- [EXERCISE DETAILS] Recreate the entire listing that appears below, exactly.

- [MATERIAL PROVIDED]
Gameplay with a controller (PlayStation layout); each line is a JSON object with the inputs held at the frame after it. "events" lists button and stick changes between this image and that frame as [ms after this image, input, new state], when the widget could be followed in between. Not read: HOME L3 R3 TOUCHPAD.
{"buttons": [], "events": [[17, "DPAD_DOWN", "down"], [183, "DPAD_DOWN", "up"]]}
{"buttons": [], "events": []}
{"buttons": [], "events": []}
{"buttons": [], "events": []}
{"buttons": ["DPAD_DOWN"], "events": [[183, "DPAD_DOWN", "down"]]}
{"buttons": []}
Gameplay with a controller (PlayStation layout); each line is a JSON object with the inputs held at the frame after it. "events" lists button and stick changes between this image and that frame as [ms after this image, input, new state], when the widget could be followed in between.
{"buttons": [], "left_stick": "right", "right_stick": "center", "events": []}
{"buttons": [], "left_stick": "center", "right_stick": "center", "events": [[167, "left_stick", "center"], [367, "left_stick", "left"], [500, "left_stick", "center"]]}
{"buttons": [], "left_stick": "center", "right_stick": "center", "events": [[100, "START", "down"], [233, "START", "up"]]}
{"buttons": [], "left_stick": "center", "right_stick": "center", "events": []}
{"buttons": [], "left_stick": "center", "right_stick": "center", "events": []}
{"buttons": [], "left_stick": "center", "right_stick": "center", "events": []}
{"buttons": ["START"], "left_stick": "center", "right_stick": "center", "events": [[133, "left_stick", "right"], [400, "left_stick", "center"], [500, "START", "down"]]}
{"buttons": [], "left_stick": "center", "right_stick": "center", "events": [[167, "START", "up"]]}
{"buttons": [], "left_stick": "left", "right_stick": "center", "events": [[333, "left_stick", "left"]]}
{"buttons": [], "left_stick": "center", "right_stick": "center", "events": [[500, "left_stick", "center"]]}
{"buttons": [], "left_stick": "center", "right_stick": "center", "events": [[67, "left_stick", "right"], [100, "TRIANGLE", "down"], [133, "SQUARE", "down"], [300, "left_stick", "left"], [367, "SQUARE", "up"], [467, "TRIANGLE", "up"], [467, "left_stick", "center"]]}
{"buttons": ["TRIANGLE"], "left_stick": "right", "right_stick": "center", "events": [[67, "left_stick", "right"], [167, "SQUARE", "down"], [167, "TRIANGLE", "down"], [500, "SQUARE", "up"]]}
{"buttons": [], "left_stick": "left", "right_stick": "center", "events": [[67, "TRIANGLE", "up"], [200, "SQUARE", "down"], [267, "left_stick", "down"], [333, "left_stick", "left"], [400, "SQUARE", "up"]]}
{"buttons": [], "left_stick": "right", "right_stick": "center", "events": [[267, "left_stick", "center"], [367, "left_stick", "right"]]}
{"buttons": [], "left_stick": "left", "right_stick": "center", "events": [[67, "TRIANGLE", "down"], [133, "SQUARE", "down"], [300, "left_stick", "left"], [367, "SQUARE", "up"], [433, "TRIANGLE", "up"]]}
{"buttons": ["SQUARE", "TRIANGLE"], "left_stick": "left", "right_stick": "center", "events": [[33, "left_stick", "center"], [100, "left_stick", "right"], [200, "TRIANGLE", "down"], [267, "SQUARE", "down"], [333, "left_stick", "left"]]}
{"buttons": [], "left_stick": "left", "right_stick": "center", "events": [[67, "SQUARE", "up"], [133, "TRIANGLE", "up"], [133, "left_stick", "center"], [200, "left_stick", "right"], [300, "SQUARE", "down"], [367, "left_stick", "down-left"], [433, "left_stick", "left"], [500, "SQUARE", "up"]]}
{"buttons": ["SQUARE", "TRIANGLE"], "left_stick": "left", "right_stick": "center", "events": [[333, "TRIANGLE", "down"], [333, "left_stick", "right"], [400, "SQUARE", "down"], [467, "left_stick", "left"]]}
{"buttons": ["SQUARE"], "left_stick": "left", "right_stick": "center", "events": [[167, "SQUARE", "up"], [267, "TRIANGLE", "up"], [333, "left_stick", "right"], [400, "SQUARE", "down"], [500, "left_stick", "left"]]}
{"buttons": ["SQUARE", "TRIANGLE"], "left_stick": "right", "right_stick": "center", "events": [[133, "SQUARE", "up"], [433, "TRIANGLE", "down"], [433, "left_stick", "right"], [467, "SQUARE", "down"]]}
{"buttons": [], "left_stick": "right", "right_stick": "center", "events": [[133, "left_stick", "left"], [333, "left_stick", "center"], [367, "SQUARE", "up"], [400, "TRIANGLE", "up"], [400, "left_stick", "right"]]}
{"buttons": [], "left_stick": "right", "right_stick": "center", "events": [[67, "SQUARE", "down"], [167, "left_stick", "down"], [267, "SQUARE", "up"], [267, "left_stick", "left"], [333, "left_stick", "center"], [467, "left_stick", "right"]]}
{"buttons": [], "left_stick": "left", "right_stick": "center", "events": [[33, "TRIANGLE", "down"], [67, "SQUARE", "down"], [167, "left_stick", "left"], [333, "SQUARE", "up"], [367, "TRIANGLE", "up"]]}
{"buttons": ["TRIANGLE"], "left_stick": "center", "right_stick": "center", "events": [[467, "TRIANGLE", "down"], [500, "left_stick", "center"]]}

- [SOLUTION TO THIS TASK]
Gameplay with a controller (PlayStation layout); each line is a JSON object with the inputs held at the frame after it. "events" lists button and stick changes between this image and that frame as [ms after this image, input, new state], when the widget could be followed in between. Not read: HOME L3 R3 TOUCHPAD.
{"buttons": [], "events": [[17, "DPAD_DOWN", "down"], [183, "DPAD_DOWN", "up"]]}
{"buttons": [], "events": []}
{"buttons": [], "events": []}
{"buttons": [], "events": []}
{"buttons": ["DPAD_DOWN"], "events": [[183, "DPAD_DOWN", "down"]]}
{"buttons": []}
Gameplay with a controller (PlayStation layout); each line is a JSON object with the inputs held at the frame after it. "events" lists button and stick changes between this image and that frame as [ms after this image, input, new state], when the widget could be followed in between.
{"buttons": [], "left_stick": "right", "right_stick": "center", "events": []}
{"buttons": [], "left_stick": "center", "right_stick": "center", "events": [[167, "left_stick", "center"], [367, "left_stick", "left"], [500, "left_stick", "center"]]}
{"buttons": [], "left_stick": "center", "right_stick": "center", "events": [[100, "START", "down"], [233, "START", "up"]]}
{"buttons": [], "left_stick": "center", "right_stick": "center", "events": []}
{"buttons": [], "left_stick": "center", "right_stick": "center", "events": []}
{"buttons": [], "left_stick": "center", "right_stick": "center", "events": []}
{"buttons": ["START"], "left_stick": "center", "right_stick": "center", "events": [[133, "left_stick", "right"], [400, "left_stick", "center"], [500, "START", "down"]]}
{"buttons": [], "left_stick": "center", "right_stick": "center", "events": [[167, "START", "up"]]}
{"buttons": [], "left_stick": "left", "right_stick": "center", "events": [[333, "left_stick", "left"]]}
{"buttons": [], "left_stick": "center", "right_stick": "center", "events": [[500, "left_stick", "center"]]}
{"buttons": [], "left_stick": "center", "right_stick": "center", "events": [[67, "left_stick", "right"], [100, "TRIANGLE", "down"], [133, "SQUARE", "down"], [300, "left_stick", "left"], [367, "SQUARE", "up"], [467, "TRIANGLE", "up"], [467, "left_stick", "center"]]}
{"buttons": ["TRIANGLE"], "left_stick": "right", "right_stick": "center", "events": [[67, "left_stick", "right"], [167, "SQUARE", "down"], [167, "TRIANGLE", "down"], [500, "SQUARE", "up"]]}
{"buttons": [], "left_stick": "left", "right_stick": "center", "events": [[67, "TRIANGLE", "up"], [200, "SQUARE", "down"], [267, "left_stick", "down"], [333, "left_stick", "left"], [400, "SQUARE", "up"]]}
{"buttons": [], "left_stick": "right", "right_stick": "center", "events": [[267, "left_stick", "center"], [367, "left_stick", "right"]]}
{"buttons": [], "left_stick": "left", "right_stick": "center", "events": [[67, "TRIANGLE", "down"], [133, "SQUARE", "down"], [300, "left_stick", "left"], [367, "SQUARE", "up"], [433, "TRIANGLE", "up"]]}
{"buttons": ["SQUARE", "TRIANGLE"], "left_stick": "left", "right_stick": "center", "events": [[33, "left_stick", "center"], [100, "left_stick", "right"], [200, "TRIANGLE", "down"], [267, "SQUARE", "down"], [333, "left_stick", "left"]]}
{"buttons": [], "left_stick": "left", "right_stick": "center", "events": [[67, "SQUARE", "up"], [133, "TRIANGLE", "up"], [133, "left_stick", "center"], [200, "left_stick", "right"], [300, "SQUARE", "down"], [367, "left_stick", "down-left"], [433, "left_stick", "left"], [500, "SQUARE", "up"]]}
{"buttons": ["SQUARE", "TRIANGLE"], "left_stick": "left", "right_stick": "center", "events": [[333, "TRIANGLE", "down"], [333, "left_stick", "right"], [400, "SQUARE", "down"], [467, "left_stick", "left"]]}
{"buttons": ["SQUARE"], "left_stick": "left", "right_stick": "center", "events": [[167, "SQUARE", "up"], [267, "TRIANGLE", "up"], [333, "left_stick", "right"], [400, "SQUARE", "down"], [500, "left_stick", "left"]]}
{"buttons": ["SQUARE", "TRIANGLE"], "left_stick": "right", "right_stick": "center", "events": [[133, "SQUARE", "up"], [433, "TRIANGLE", "down"], [433, "left_stick", "right"], [467, "SQUARE", "down"]]}
{"buttons": [], "left_stick": "right", "right_stick": "center", "events": [[133, "left_stick", "left"], [333, "left_stick", "center"], [367, "SQUARE", "up"], [400, "TRIANGLE", "up"], [400, "left_stick", "right"]]}
{"buttons": [], "left_stick": "right", "right_stick": "center", "events": [[67, "SQUARE", "down"], [167, "left_stick", "down"], [267, "SQUARE", "up"], [267, "left_stick", "left"], [333, "left_stick", "center"], [467, "left_stick", "right"]]}
{"buttons": [], "left_stick": "left", "right_stick": "center", "events": [[33, "TRIANGLE", "down"], [67, "SQUARE", "down"], [167, "left_stick", "left"], [333, "SQUARE", "up"], [367, "TRIANGLE", "up"]]}
{"buttons": ["TRIANGLE"], "left_stick": "center", "right_stick": "center", "events": [[467, "TRIANGLE", "down"], [500, "left_stick", "center"]]}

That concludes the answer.